March 30, 2012 -- With the Mega Millions jackpot at half a billion dollars, many are fantasizing about what they would do with all that dough. A new mansion in Lake Como? A yacht to sail the Amalfi coast? My personal favorite: dive into a pool of hundred-dollar bills à la Scrooge McDuck.
The odds of winning are slim: one in 176 million. But whoever gets lucky (the next drawing is Friday night) will face the practical choice of taking the money on a yearly basis, or opting for the mega lump sum.
If the jackpot is $500 million, that means the cash option would yield a one-time lump sum payment of $359.4 million. The annuity option would provide estimated payments of $19,250,000 a year over 26 years. That's more than a million dollars a month, every month, for the next 26 years!
Remember, those numbers are pre-tax. Right off the top, the lottery withholds 25 percent for federal tax, then, depending on where you live and your tax bracket, another 6 to 9 percent for state taxes.
The sheer amount of money is mind-boggling.
"We've never seen anything like this," said lottery spokesperson Elias Dominguez with a laugh, "It's almost scary."
Dominguez said Mega Millions does not try to sway winners one way or the other, though they do provide every winner with a handbook with advice -- namely to get an attorney and a financial advisor. They have no hard numbers, but generally most people take the lump sum.
"Most of them want all their money now. They're not sure what's going to happen in 26 years. Plus, people think they can take that lump sum and invest it and make more money on their own," he said.
Clearly, the upside to the lump sum is having access to all that money to do as you please. But spreading the payments over time guarantees a steady income stream, and can help reduce taxes. Age may be a consideration, though Mega Millions promises to continue to send out those checks every year, even if the winner dies, to a designated beneficiary.

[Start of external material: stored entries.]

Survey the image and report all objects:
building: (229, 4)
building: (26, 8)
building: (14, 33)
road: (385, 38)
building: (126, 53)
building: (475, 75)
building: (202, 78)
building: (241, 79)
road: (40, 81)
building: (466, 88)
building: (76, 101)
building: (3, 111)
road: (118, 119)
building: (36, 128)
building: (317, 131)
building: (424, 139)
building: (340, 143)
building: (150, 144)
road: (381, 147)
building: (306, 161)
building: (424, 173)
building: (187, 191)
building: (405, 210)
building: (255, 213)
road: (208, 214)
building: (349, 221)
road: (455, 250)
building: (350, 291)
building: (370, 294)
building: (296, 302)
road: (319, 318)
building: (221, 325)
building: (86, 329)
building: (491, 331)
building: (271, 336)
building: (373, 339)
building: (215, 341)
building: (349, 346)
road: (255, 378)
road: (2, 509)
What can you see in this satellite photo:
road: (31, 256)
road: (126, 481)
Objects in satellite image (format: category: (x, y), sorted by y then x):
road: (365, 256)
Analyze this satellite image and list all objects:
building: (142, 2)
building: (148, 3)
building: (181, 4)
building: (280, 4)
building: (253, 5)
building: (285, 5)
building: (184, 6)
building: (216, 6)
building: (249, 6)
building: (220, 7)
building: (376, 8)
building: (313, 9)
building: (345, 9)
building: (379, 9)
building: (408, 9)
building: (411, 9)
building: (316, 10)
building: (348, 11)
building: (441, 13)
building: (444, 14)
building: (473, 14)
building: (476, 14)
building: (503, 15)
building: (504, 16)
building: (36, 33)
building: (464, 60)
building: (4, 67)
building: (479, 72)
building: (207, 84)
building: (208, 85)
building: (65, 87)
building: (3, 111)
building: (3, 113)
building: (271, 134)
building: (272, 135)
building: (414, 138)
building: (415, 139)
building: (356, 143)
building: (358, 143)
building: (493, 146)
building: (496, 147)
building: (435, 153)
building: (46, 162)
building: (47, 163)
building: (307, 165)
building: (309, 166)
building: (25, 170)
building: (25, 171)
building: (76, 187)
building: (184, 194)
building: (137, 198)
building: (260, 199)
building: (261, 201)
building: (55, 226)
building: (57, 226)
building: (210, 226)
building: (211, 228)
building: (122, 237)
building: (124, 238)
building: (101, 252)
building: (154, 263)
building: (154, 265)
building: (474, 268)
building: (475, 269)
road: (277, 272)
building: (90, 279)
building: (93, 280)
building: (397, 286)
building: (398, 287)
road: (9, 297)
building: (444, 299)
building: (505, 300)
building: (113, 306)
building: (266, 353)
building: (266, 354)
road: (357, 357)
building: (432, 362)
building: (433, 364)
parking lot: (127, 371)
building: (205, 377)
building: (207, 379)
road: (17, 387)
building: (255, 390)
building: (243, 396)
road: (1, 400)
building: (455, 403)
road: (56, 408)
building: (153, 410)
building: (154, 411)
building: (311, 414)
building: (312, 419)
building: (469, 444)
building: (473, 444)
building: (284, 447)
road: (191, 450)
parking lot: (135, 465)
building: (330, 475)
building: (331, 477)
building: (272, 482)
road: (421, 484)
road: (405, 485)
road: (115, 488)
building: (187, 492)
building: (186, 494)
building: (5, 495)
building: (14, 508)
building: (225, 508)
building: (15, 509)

Economist Austan Goolsbee, a professor at the University of Chicago who also chaired the White House Council of Economic Advisers, says the choice comes down to interest rates. And with interest rates at zero, the lump sum just makes better financial sense.
"If you are fortunate enough to win the lottery, you most certainly want to take the lump sum," Goolsbee said.
Here's why: to fund the lottery, the lottery operators buy a zero coupon bond, which is a type of bond that ultimately pays the full amount in the final year. In this case, the bond value $500 million paid in the 26th year. So the value of that bond today is the lump sum.
As the interest rate goes down, the value of that bond shoots up, because the lottery deducts the interest rate every year over time. So, in normal times, when the interest rate is say, 3 to 5 percent, Gooslbee said the value of the lump sum was about half the stated value of the lottery. But today, with interest rates near zero, the lump sum is worth much more.
"Whoever wins, they should go thank God, and then the second person they should thank is Ben Bernanke because he just gave them an extra $90 million," Goolsbee said.
This calculation only changes when interest rates rise, and since the Fed chairman has indicated he's not raising rates until at least 2015, Goolsbee said the choice is clear.
Of course, there is the matter of self-restraint. Can you trust yourself not to spend all that money if you have access to it? Consider the cautionary tale of Jack Whitaker, who won $314.9 million in the Powerball lottery in 2002. At the time, Whitaker, a West Virginia businessman, was the largest single jackpot winner ever. He went for the cash option of $170 million, and after taxes, ended up with $114 million.
But after several high profile brushes with the law, including large cash robberies, Whitaker lost most of the money, and was the subject of several lawsuits. The Lottery Post dubbed him "the un-luckiest lottery winner ever."